Contudo, ora também dá sinais de uma atuação mais ao modo de Francisco, mais pastoral e preocupada com temas sociais e planetários, a ser pastor com “cheiro de ovelhas”, como bem especificou Francisco dever ser a identidade do bispo e dos líderes da Igreja, que têm a missão de servir em conformidade com o serviço de doação do próprio Cristo. E, na verdade, não são atuações que se opõem, mas que se complementam. Afinal o cristianismo é, em muitos aspectos, uma religião de paradoxos, em que mais do que ou/ou, vale o e/e. E talvez seja isso que Leão XIV pretenda evidenciar, e que a Igreja carece nesse momento: saber que sensibilidade humana/pastoral e clareza doutrinal são complementares, e que um Papa deve zelar por ambas as perspectivas em um pontificado. Para a doutrina católica, o Papa é o sucessor de Pedro, e a fundamental missão petrina é a de “confirmar na fé” os cristãos, isto é, confirmar na fé (doutrina) e na caridade, pois a caridade sem a doutrina é ação social, política ou filantrópica que não requer ser cristão para realizá-la, e doutrina sem caridade/ação e preocupação social é fé morta, apenas teoria filosófica-teológica que não transforma a vida das pessoas.
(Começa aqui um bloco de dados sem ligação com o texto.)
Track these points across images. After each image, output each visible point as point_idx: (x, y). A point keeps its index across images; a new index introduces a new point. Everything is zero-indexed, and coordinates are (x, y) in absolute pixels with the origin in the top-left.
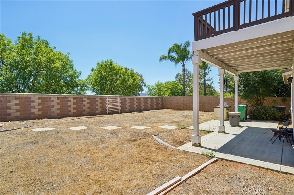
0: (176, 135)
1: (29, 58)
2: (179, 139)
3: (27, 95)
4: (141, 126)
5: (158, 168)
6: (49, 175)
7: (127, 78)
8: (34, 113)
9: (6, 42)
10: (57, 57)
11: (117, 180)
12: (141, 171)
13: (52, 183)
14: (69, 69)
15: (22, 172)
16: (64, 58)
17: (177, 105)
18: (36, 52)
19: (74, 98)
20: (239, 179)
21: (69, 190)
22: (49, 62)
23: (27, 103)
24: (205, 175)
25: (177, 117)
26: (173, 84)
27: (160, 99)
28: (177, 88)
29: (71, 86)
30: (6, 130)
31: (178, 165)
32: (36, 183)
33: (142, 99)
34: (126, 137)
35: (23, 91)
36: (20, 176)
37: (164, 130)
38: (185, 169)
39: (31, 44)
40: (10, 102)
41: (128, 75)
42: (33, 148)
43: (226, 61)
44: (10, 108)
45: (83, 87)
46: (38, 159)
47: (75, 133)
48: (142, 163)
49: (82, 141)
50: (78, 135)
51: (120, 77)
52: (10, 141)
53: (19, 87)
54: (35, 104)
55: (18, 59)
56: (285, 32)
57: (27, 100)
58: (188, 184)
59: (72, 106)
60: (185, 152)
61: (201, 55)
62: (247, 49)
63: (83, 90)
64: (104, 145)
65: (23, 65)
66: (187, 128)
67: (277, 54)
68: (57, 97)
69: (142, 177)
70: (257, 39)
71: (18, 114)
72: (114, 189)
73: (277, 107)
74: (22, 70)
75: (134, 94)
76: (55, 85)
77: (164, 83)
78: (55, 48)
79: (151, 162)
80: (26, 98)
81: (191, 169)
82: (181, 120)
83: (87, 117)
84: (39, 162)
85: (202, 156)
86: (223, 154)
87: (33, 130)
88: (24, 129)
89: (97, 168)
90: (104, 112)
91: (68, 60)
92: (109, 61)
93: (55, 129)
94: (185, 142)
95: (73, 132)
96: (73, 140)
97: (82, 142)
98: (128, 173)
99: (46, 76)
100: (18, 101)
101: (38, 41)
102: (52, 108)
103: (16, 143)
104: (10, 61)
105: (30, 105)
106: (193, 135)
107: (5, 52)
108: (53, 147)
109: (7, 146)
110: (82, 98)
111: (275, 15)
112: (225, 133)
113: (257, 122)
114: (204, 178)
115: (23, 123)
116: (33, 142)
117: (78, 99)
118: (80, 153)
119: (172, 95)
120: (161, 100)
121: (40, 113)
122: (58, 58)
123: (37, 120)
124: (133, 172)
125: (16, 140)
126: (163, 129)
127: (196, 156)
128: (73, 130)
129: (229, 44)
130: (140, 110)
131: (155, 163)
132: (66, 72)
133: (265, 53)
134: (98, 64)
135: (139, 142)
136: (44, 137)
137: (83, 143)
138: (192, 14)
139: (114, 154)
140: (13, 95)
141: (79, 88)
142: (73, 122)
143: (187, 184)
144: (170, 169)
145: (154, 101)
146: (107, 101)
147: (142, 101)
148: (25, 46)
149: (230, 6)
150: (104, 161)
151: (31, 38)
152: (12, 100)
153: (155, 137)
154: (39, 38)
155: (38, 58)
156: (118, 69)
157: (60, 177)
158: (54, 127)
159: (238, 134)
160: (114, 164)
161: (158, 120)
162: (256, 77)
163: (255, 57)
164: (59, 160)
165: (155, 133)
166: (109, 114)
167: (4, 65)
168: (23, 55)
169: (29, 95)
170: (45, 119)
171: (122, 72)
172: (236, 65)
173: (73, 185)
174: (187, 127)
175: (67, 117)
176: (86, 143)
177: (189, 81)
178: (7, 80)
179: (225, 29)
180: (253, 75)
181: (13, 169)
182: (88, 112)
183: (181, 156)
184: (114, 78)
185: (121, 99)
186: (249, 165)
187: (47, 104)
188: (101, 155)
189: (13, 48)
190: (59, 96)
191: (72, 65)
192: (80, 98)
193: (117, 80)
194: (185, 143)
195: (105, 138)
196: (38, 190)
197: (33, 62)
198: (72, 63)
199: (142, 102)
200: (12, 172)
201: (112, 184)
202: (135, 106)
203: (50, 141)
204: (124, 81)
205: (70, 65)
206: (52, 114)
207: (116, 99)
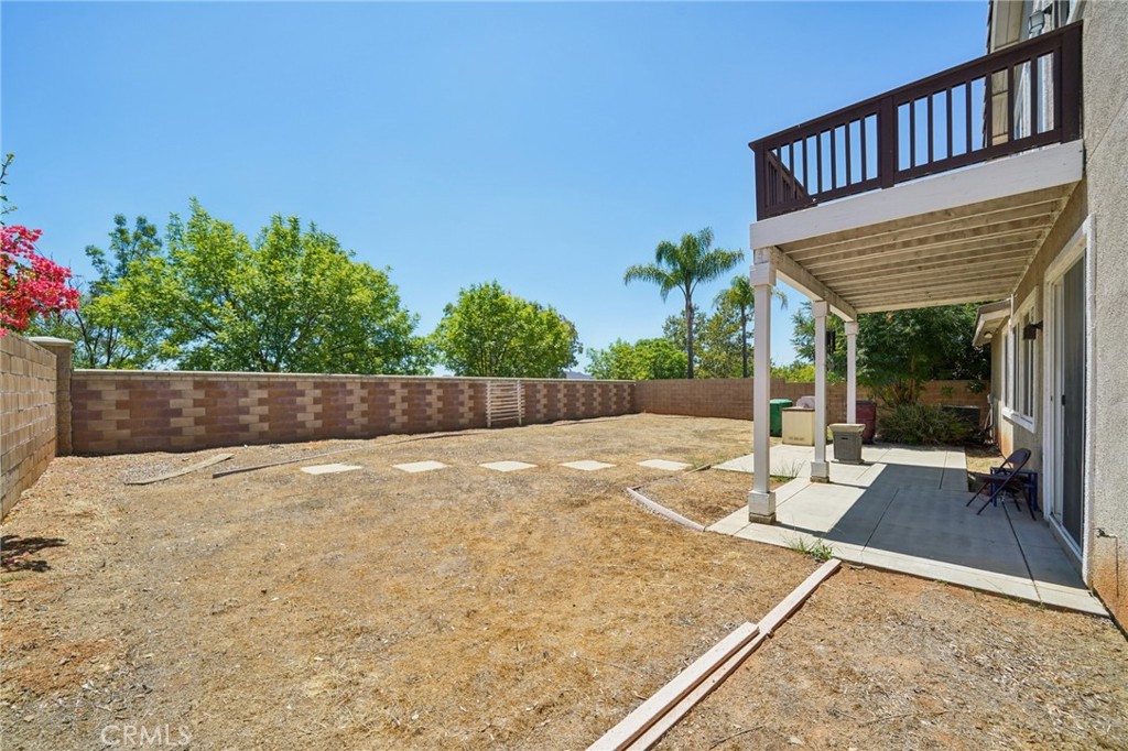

Minha primeira impressão é a de que Leão XIV busca unir o que muitos enxergavam, nos dois ou três últimos pontificados, estar de certa forma separado ou extremado para um lado ou outro, a criar Papas de “estimação” para grupos e teologias na Igreja. Leão XIV, entrementes, parece, neste primeiro momento, buscar a harmonia entre a razão da fé e a ação de amor, entre doutrina e pastoral, já que elas devem se retroalimentar. Como no famoso bolero de Aldir Blanc e João Bosco, interpretado por Elis Regina, pode-se dizer que um pontificado assim é (ou será? ou seria?) “voz que acalma”, pois “são dois [passos] pra lá, dois pra cá”. Aprender a dançar assim, dois pra lá, dois pra cá, permite não se afastar do ritmo correto. Ser o fiel desta balança e o condutor deste bolero, nos tempos que correm, parece ser seu enorme, mas imprescindível, desafio.